Oliveros is one of the original members of the San Francisco Tape Music Center, which was an important resource on the U.S. west coast for electronic music during the 1960s.[1] The Center later moved to Mills College, where she was its first director, and is now called the Center for Contemporary Music. Oliveros often improvises with the Expanded Instrument System, an electronic signal processing system she designed, in her performances and recordings.
In 1967, Oliveros left Mills to take a faculty music department position at UCSD.[2] There, Oliveros met theoretical physicist and karate master Lester Ingber with whom she collaborated in defining the attentional process as applied to music listening.[3] Oliveros also studied karate under Ingber, achieving black belt level. In 1973, Oliveros conducted studies at UCSD's one-year-old Center for Music Experiment; she served as the Center's director from 1976 to 1979. In 1981, to escape creative constriction,[4] she left her tenured position at UCSD[5] and relocated to upstate New York to become an independent composer, performer and consultant.[5]
Oliveros coined the term "Deep Listening" in 1991,[2] a term which she then applied to her group The Deep Listening Band and to the Deep Listening program of Deep Listening Institute, Ltd. (formerly The Pauline Oliveros Foundation, founded in 1985).
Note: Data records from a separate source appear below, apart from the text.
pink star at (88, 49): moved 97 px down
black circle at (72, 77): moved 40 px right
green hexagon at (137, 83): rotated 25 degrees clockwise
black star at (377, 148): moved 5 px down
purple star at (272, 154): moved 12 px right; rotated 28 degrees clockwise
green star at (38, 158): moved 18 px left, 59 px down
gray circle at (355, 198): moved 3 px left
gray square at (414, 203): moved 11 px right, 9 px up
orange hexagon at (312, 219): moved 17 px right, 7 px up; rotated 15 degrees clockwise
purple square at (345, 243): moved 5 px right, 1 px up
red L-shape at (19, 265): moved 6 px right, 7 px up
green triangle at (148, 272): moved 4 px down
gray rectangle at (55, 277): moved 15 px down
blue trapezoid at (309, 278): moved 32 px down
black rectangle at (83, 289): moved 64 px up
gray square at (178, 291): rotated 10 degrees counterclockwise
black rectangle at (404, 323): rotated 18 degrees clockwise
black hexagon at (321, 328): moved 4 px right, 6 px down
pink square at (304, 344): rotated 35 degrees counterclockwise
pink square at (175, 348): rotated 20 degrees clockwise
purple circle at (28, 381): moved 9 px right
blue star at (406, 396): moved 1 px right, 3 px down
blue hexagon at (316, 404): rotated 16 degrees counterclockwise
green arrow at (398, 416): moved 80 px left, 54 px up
The Deep Listening program includes annual listening retreats in Europe, New Mexico and in upstate New York, as well as apprenticeship and certification programs. The Deep Listening Band, which includes Oliveros, David Gamper, and Stuart Dempster, specializes in performing and recording in resonant or reverberant spaces such as caves, cathedrals and huge underground cisterns. They have collaborated with Ellen Fullman and her long string instrument, as well as countless other musicians, dancers, and performers.
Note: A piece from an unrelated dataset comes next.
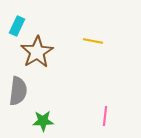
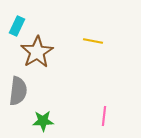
pink line: moved 1 px left
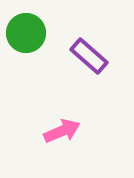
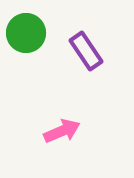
purple rectangle: moved 3 px left, 5 px up; rotated 15 degrees clockwise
Von Gunden (1983, p.105-107) describes and names a new musical theory, developed by Oliveros in the "Introductions" to her Sonic Meditations and in articles, called "sonic awareness." Sonic awareness is the ability to consciously focus attention upon environmental and musical sound, requiring continual alertness and an inclination towards always listening, and comparable to John Berger's concept of visual consciousness (as in his Ways of Seeing). "Sonic awareness is a synthesis of the psychology of consciousness, the physiology of the martial arts, and the sociology of the feminist movement" and describes two ways of processing information, focal attention and global attention, which may be represented by the dot and circle, respectively, of the mandala Oliveros commonly employs in composition. Later this representation was expanded, with the mandala quartered and the quarters representing actively making sound, imagining sound, listening to present sound, and remembering past sound. This model was used in the composition of her Sonic Meditations. Practice of the theory creates "complex sound masses possessing a strong tonal center", as focal attention creates tonality and the global attention creates masses of sound, flexible timbre, attack, duration, intensity, and sometimes pitch, as well as untraditional times and spaces for performance such as requiring extended hours or environmental settings. The theory promotes easily created sounds such as vocal ones, and "says that music should be for everyone anywhere."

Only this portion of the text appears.